* _Exercise_
Give back the data exactly, with no images.

**** Given data

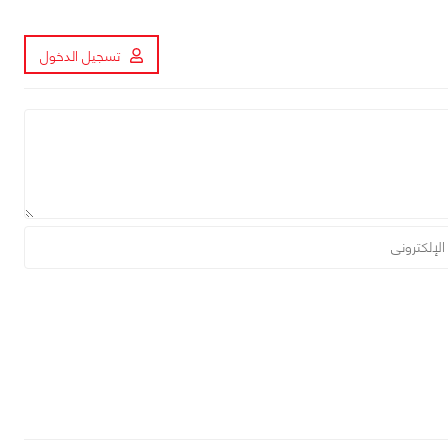
تسجيل الدخول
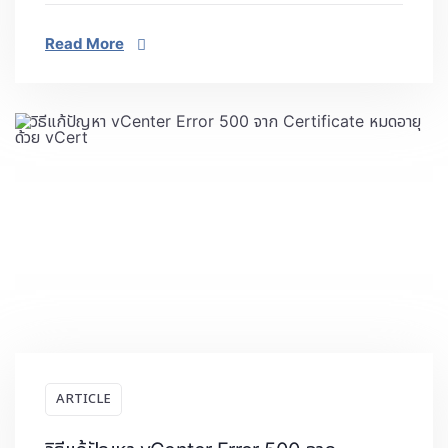
Read More
ARTICLE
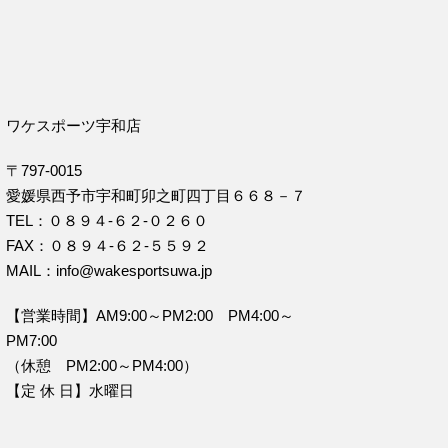
ワケスポーツ宇和店
〒797-0015
愛媛県西予市宇和町卯之町四丁目６６８－７
TEL：０８９４‐６２‐０２６０
FAX：０８９４‐６２‐５５９２
MAIL：info@wakesportsuwa.jp
【営業時間】AM9:00～PM2:00 PM4:00～
PM7:00
（休憩 PM2:00～PM4:00）
【定 休 日】水曜日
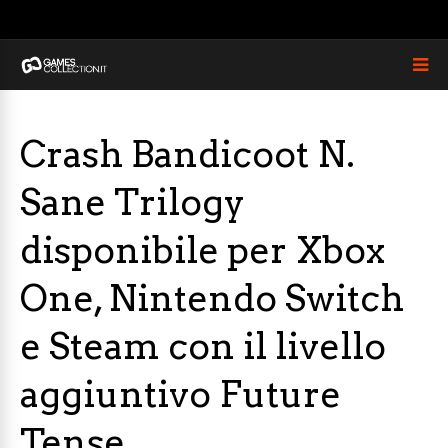
Crash Bandicoot N.
Sane Trilogy
disponibile per Xbox
One, Nintendo Switch
e Steam con il livello
aggiuntivo Future
Tense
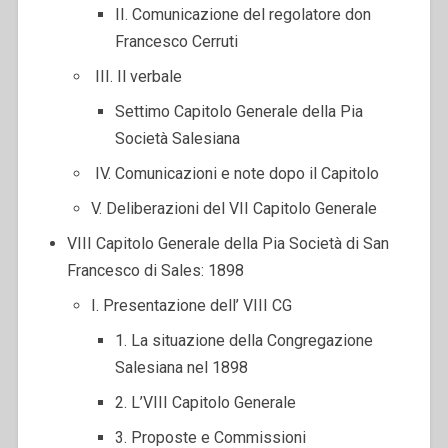
II. Comunicazione del regolatore don
Francesco Cerruti
III. Il verbale
Settimo Capitolo Generale della Pia
Società Salesiana
IV. Comunicazioni e note dopo il Capitolo
V. Deliberazioni del VII Capitolo Generale
VIII Capitolo Generale della Pia Società di San
Francesco di Sales: 1898
I. Presentazione dell’ VIII CG
1. La situazione della Congregazione
Salesiana nel 1898
2. L’VIII Capitolo Generale
3. Proposte e Commissioni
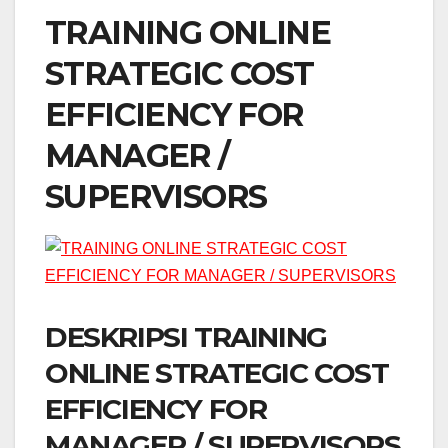
TRAINING ONLINE
STRATEGIC COST
EFFICIENCY FOR
MANAGER /
SUPERVISORS
DESKRIPSI TRAINING
ONLINE STRATEGIC COST
EFFICIENCY FOR
MANAGER / SUPERVISORS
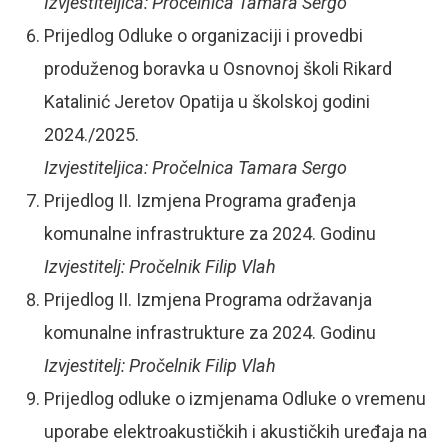
Izvjestiteljica: Pročelnica Tamara Sergo
Prijedlog Odluke o organizaciji i provedbi
produženog boravka u Osnovnoj školi Rikard
Katalinić Jeretov Opatija u školskoj godini
2024./2025.
Izvjestiteljica: Pročelnica Tamara Sergo
Prijedlog II. Izmjena Programa građenja
komunalne infrastrukture za 2024. Godinu
Izvjestitelj: Pročelnik Filip Vlah
Prijedlog II. Izmjena Programa održavanja
komunalne infrastrukture za 2024. Godinu
Izvjestitelj: Pročelnik Filip Vlah
Prijedlog odluke o izmjenama Odluke o vremenu
uporabe elektroakustičkih i akustičkih uređaja na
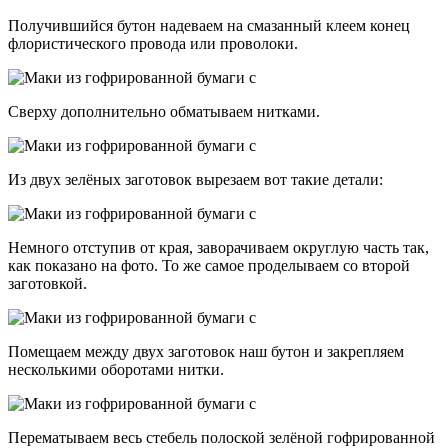
Получившийся бутон надеваем на смазанный клеем конец
флористического провода или проволоки.
Сверху дополнительно обматываем нитками.
Из двух зелёных заготовок вырезаем вот такие детали:
Немного отступив от края, заворачиваем округлую часть так,
как показано на фото. То же самое проделываем со второй
заготовкой.
Помещаем между двух заготовок наш бутон и закрепляем
несколькими оборотами нитки.
Перематываем весь стебель полоской зелёной гофрированной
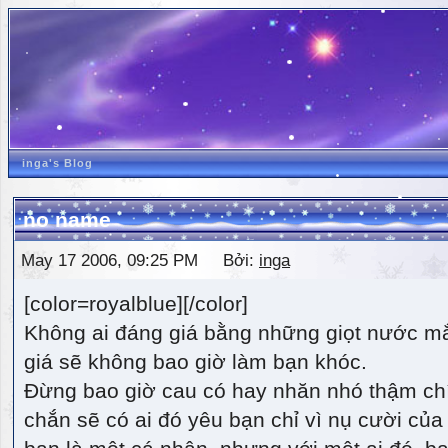
inga's Blog
no name
May 17 2006, 09:25 PM Bởi:
inga
[color=royalblue][/color]
Không ai đáng giá bằng những giọt nước m
giá sẽ không bao giờ làm bạn khóc.
Đừng bao giờ cau có hay nhăn nhó thậm ch
chắn sẽ có ai đó yêu bạn chỉ vì nụ cười của 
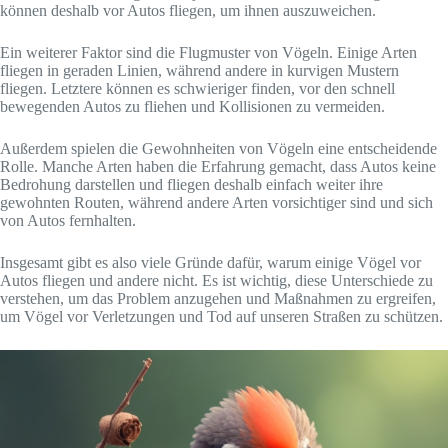
können deshalb vor Autos fliegen, um ihnen auszuweichen.
Ein weiterer Faktor sind die Flugmuster von Vögeln. Einige Arten
fliegen in geraden Linien, während andere in kurvigen Mustern
fliegen. Letztere können es schwieriger finden, vor den schnell
bewegenden Autos zu fliehen und Kollisionen zu vermeiden.
Außerdem spielen die Gewohnheiten von Vögeln eine entscheidende
Rolle. Manche Arten haben die Erfahrung gemacht, dass Autos keine
Bedrohung darstellen und fliegen deshalb einfach weiter ihre
gewohnten Routen, während andere Arten vorsichtiger sind und sich
von Autos fernhalten.
Insgesamt gibt es also viele Gründe dafür, warum einige Vögel vor
Autos fliegen und andere nicht. Es ist wichtig, diese Unterschiede zu
verstehen, um das Problem anzugehen und Maßnahmen zu ergreifen,
um Vögel vor Verletzungen und Tod auf unseren Straßen zu schützen.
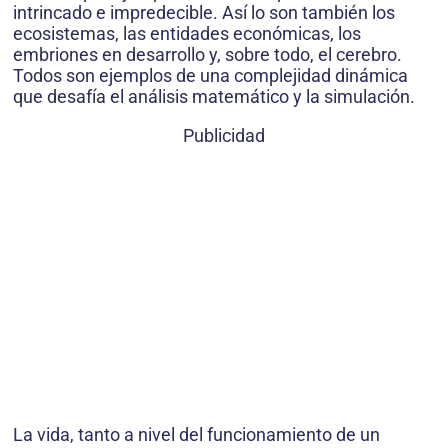
intrincado e impredecible. Así lo son también los
ecosistemas, las entidades económicas, los
embriones en desarrollo y, sobre todo, el cerebro.
Todos son ejemplos de una complejidad dinámica
que desafía el análisis matemático y la simulación.
Publicidad
La vida, tanto a nivel del funcionamiento de un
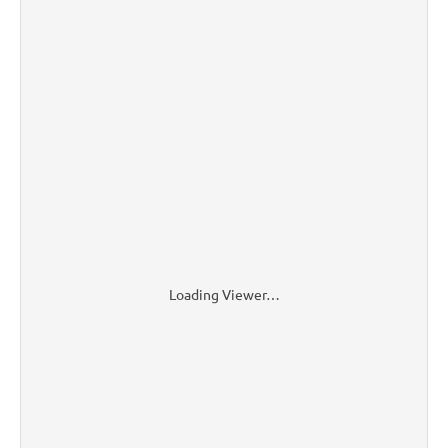
Loading Viewer…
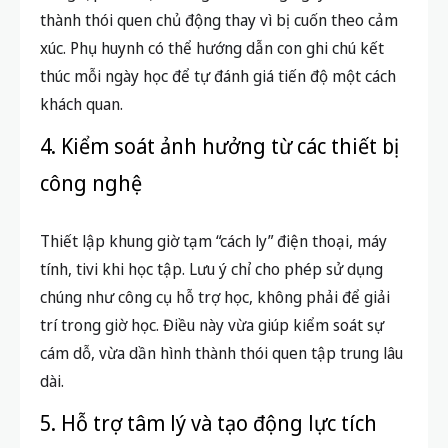
thành thói quen chủ động thay vì bị cuốn theo cảm
xúc. Phụ huynh có thể hướng dẫn con ghi chú kết
thúc mỗi ngày học để tự đánh giá tiến độ một cách
khách quan.
4. Kiểm soát ảnh hưởng từ các thiết bị
công nghệ
Thiết lập khung giờ tạm “cách ly” điện thoại, máy
tính, tivi khi học tập. Lưu ý chỉ cho phép sử dụng
chúng như công cụ hỗ trợ học, không phải để giải
trí trong giờ học. Điều này vừa giúp kiểm soát sự
cám dỗ, vừa dần hình thành thói quen tập trung lâu
dài.
5. Hỗ trợ tâm lý và tạo động lực tích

********

* _Problem solution_
تسجيل الدخول
Read More
ARTICLE
ワケスポーツ宇和店
〒797-0015
愛媛県西予市宇和町卯之町四丁目６６８－７
TEL：０８９４‐６２‐０２６０
FAX：０８９４‐６２‐５５９２
MAIL：info@wakesportsuwa.jp
【営業時間】AM9:00～PM2:00 PM4:00～
PM7:00
（休憩 PM2:00～PM4:00）
【定 休 日】水曜日
Crash Bandicoot N.
Sane Trilogy
disponibile per Xbox
One, Nintendo Switch
e Steam con il livello
aggiuntivo Future
Tense
II. Comunicazione del regolatore don
Francesco Cerruti
III. Il verbale
Settimo Capitolo Generale della Pia
Società Salesiana
IV. Comunicazioni e note dopo il Capitolo
V. Deliberazioni del VII Capitolo Generale
VIII Capitolo Generale della Pia Società di San
Francesco di Sales: 1898
I. Presentazione dell’ VIII CG
1. La situazione della Congregazione
Salesiana nel 1898
2. L’VIII Capitolo Generale
3. Proposte e Commissioni
TRAINING ONLINE
STRATEGIC COST
EFFICIENCY FOR
MANAGER /
SUPERVISORS
DESKRIPSI TRAINING
ONLINE STRATEGIC COST
EFFICIENCY FOR
MANAGER / SUPERVISORS
Izvjestiteljica: Pročelnica Tamara Sergo
Prijedlog Odluke o organizaciji i provedbi
produženog boravka u Osnovnoj školi Rikard
Katalinić Jeretov Opatija u školskoj godini
2024./2025.
Izvjestiteljica: Pročelnica Tamara Sergo
Prijedlog II. Izmjena Programa građenja
komunalne infrastrukture za 2024. Godinu
Izvjestitelj: Pročelnik Filip Vlah
Prijedlog II. Izmjena Programa održavanja
komunalne infrastrukture za 2024. Godinu
Izvjestitelj: Pročelnik Filip Vlah
Prijedlog odluke o izmjenama Odluke o vremenu
uporabe elektroakustičkih i akustičkih uređaja na
Получившийся бутон надеваем на смазанный клеем конец
флористического провода или проволоки.
Сверху дополнительно обматываем нитками.
Из двух зелёных заготовок вырезаем вот такие детали:
Немного отступив от края, заворачиваем округлую часть так,
как показано на фото. То же самое проделываем со второй
заготовкой.
Помещаем между двух заготовок наш бутон и закрепляем
несколькими оборотами нитки.
Перематываем весь стебель полоской зелёной гофрированной
inga's Blog
no name
May 17 2006, 09:25 PM Bởi:
inga
[color=royalblue][/color]
Không ai đáng giá bằng những giọt nước m
giá sẽ không bao giờ làm bạn khóc.
Đừng bao giờ cau có hay nhăn nhó thậm ch
chắn sẽ có ai đó yêu bạn chỉ vì nụ cười của 
können deshalb vor Autos fliegen, um ihnen auszuweichen.
Ein weiterer Faktor sind die Flugmuster von Vögeln. Einige Arten
fliegen in geraden Linien, während andere in kurvigen Mustern
fliegen. Letztere können es schwieriger finden, vor den schnell
bewegenden Autos zu fliehen und Kollisionen zu vermeiden.
Außerdem spielen die Gewohnheiten von Vögeln eine entscheidende
Rolle. Manche Arten haben die Erfahrung gemacht, dass Autos keine
Bedrohung darstellen und fliegen deshalb einfach weiter ihre
gewohnten Routen, während andere Arten vorsichtiger sind und sich
von Autos fernhalten.
Insgesamt gibt es also viele Gründe dafür, warum einige Vögel vor
Autos fliegen und andere nicht. Es ist wichtig, diese Unterschiede zu
verstehen, um das Problem anzugehen und Maßnahmen zu ergreifen,
um Vögel vor Verletzungen und Tod auf unseren Straßen zu schützen.
intrincado e impredecible. Así lo son también los
ecosistemas, las entidades económicas, los
embriones en desarrollo y, sobre todo, el cerebro.
Todos son ejemplos de una complejidad dinámica
que desafía el análisis matemático y la simulación.
Publicidad
La vida, tanto a nivel del funcionamiento de un
Loading Viewer…
thành thói quen chủ động thay vì bị cuốn theo cảm
xúc. Phụ huynh có thể hướng dẫn con ghi chú kết
thúc mỗi ngày học để tự đánh giá tiến độ một cách
khách quan.
4. Kiểm soát ảnh hưởng từ các thiết bị
công nghệ
Thiết lập khung giờ tạm “cách ly” điện thoại, máy
tính, tivi khi học tập. Lưu ý chỉ cho phép sử dụng
chúng như công cụ hỗ trợ học, không phải để giải
trí trong giờ học. Điều này vừa giúp kiểm soát sự
cám dỗ, vừa dần hình thành thói quen tập trung lâu
dài.
5. Hỗ trợ tâm lý và tạo động lực tích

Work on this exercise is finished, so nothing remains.